A few months ago, 70,000 Muslim clerics issued a fatwa against ISIS. All very well and good, great to see, important to notice, etc.

But whenever violence is justified by appeal to religion (regardless of which religion it is, see Baruch Goldstein), adherents of that religion have to take proactive steps to ensure that beliefs leading to violence are being rooted out. So here is one that I would be interested in discussing with these 70,000 imams:

How do you interpret Qu’ran 4:34?

That verse describes relations between husbands and wives, and in some interpretations allows husbands to beat their wives. Other interpretations suggest that men are superior to women. And yet other interpretations reject all violence or any suggestion of gender inequality. What do these imams think about that?

Now, one might wonder what that has to do with anything: this fatwa concerned ISIS and Al-Qaeda, not gender. But I believe that the two are linked. In male-dominated traditional societies, women can stand in for the ultimate Other, that which must be controlled and dominated. Hyper-masculinism means great propensity to violence, or as a professor of mine once put it, “when it comes to violent crime, women are just not doing their fair share.” The one thing that virtually all terrorists have in common is not their religion, or their culture, or their class background, but rather their sex.

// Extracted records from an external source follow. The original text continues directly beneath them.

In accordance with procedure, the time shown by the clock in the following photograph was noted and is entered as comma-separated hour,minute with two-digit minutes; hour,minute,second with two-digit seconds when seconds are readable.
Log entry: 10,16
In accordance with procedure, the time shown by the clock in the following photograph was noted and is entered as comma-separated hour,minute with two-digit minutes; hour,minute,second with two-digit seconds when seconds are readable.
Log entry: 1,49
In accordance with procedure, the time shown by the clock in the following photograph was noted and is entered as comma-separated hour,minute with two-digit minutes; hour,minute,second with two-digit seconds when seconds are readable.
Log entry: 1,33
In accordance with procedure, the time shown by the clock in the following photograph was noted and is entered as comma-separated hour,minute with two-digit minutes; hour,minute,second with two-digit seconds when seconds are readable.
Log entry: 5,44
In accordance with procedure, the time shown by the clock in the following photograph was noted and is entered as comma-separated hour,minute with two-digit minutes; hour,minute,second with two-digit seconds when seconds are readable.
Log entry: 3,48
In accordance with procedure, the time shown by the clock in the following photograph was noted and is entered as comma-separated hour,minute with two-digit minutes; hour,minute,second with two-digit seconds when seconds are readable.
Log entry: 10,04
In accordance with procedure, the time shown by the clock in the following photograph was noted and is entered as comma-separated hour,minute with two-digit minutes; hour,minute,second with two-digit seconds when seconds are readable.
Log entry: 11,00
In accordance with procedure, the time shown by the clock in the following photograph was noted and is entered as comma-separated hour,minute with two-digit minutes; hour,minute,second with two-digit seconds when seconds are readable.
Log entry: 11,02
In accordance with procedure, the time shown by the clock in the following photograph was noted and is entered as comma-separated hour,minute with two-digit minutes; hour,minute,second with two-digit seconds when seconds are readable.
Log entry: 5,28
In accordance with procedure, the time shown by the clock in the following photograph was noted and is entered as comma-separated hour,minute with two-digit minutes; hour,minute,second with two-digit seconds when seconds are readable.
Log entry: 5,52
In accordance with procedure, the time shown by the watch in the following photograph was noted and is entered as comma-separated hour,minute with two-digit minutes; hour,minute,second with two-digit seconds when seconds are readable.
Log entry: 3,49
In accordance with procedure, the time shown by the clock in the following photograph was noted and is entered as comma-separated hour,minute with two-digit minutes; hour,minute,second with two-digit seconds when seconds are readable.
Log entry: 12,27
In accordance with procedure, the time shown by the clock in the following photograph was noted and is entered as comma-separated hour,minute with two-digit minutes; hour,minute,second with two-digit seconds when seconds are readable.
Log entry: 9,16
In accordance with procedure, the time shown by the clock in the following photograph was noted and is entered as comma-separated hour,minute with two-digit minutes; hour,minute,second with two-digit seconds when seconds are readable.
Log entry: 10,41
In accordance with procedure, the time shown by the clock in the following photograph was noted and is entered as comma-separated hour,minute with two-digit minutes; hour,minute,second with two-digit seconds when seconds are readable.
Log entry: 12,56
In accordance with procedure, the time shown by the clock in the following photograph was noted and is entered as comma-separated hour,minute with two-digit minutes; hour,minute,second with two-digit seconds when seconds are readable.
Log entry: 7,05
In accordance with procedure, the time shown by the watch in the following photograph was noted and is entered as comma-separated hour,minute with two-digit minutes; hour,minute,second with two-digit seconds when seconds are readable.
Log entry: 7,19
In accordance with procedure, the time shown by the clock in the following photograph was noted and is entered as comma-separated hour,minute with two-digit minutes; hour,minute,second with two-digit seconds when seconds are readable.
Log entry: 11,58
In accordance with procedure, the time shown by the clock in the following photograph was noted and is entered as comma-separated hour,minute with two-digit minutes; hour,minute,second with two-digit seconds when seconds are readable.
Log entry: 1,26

Put another way, Islamic terror will not cease until women in the Umma are empowered and equal. And this applies to all terror. It may not be a sufficient condition — Communist China early on adopted formal norms of gender equality and Maoist rule might have been the most brutal of the 20th century, which is saying a lot — but it is a necessary one. For my own faith, it is surely no accident that the religious settlers who have committed the worst terror against Palestinians are also the ones who hold the most retrograde views on gender.

So while it is great that we hear condemnations of terrorism from imams, my follow up question is: how are you personally, in your practice and in your work, fighting for gender equality with Islam? What do you tell your followers about Qu’ran 4:34? Because if that answer is a shrug of the shoulders, or an uncomprehending stare, it isn’t good enough.